You gotta love that.
Why are heroes always fluent?
Author: LW
I always envy romance heroes and heroines, because they always manage to be fluent in whatever language is most convenient at the moment. It reminds me nothing of slogging through German and Spanish classes in school just to be able to make a fool of myself in both languages!
In that spirit, I bring you a realistic look at a modern-day bilingual hero. From the makers of “Ooh Girl!,” here is “One Semester of Spanish Love Song”:
Googling books for research and pleasure
Author: LW

I’m on a Jo Beverley kick and have just read A Lady’s Secret
. In her notes at the end, Beverley points out a good resource for writers, particularly of historicals: Google Book Search.
I’d been using it unwittingly for my other blog — I found old-timey books on wet nursing such as A Treatise on Hygiene and Public Health.
You can also often search selections of current books to see if there are passages to interest you, such as The History of the European Family, which also gave me invaluable information on breastfeeding rates from days gone by.
Google Book Search is trying to scan in many copies of old and rare books to preserve and share them for free, and publishers and authors of newer books can offer a glimpse into their pages as a service to potential readers.
As a writer doing research or a publisher promoting a book, it’s worth looking into. As a reader scouting out good new reads, it’s also a treat!
Truth in sexual advertising
Author: LW
I’m loving this YouTube R&B song I first saw on Jo Beverley’s blog:
My favorite line has got to be: “Chafing….” Or maybe: “I could give you 7 minutes if you don’t move around too much.”
Back to romance with Lady Beware
Author: LW

I’ve finally had some time recently to pick up some fiction. I’ve been enoying Lady Beware
. I always love Jo Beverley’s writing. She’s a very skillful writer, with obvious competence in plotting, characterization, and dialogue. She’s one of my biggest inspirations for what I want my romance writing to be like. I don’t feel like I’m up to her level yet, but when I’m editing my work, I always compare it to writers like her.

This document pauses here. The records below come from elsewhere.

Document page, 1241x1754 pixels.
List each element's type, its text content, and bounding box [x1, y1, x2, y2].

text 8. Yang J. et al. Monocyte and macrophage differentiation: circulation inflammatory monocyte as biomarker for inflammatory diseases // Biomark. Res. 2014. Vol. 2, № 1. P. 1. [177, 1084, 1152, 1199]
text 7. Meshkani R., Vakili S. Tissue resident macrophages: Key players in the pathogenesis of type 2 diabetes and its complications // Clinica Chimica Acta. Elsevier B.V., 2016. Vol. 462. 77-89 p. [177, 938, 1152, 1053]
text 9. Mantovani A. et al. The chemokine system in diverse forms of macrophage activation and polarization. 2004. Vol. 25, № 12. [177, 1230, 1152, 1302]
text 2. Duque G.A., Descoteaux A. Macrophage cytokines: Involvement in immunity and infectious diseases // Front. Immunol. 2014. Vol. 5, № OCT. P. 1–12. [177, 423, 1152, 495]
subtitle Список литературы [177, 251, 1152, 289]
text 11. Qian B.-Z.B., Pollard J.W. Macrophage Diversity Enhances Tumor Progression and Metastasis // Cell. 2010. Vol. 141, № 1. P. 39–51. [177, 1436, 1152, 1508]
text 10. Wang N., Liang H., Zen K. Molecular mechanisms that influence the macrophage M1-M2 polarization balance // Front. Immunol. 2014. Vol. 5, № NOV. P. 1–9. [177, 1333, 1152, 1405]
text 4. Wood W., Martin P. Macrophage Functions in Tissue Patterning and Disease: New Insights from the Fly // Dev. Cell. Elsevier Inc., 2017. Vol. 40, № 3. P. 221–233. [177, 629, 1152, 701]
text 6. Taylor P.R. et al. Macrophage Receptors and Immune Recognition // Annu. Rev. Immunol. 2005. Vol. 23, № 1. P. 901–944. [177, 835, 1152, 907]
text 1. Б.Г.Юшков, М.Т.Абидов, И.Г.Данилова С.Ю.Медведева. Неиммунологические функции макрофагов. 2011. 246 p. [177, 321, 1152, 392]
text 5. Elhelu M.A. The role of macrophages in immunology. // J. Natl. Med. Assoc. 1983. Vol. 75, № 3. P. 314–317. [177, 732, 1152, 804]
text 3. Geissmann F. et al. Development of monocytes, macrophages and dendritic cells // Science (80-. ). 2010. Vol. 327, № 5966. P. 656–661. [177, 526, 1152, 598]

I also love her Company of Rogues series. I think if you came in on the series in the middle that it would be confusing, which is why I always check bibliography lists to make sure I read series in the right order. Usually the library will have any earlier works as well as the current ones, and often they’re automatically arranged by publication date. But to be sure, I check the author’s website, such as Jo Beverley’s book list here (it’s not the easiest site to navigate, but it has a lot of info, including links to her blog and for joining her Yahoo! Group).
Anyway, I’m not done yet with Lady Beware, so I won’t comment too much yet except to say — man, I missed romance novels! It’s so fun to be reading one again. Hooray! I love how drawn up I can get in the story, and at this point the Rogues characters seem like old friends to me. I’m always rooting for them, and for the romance, and Jo (I call her Jo) has never let me down!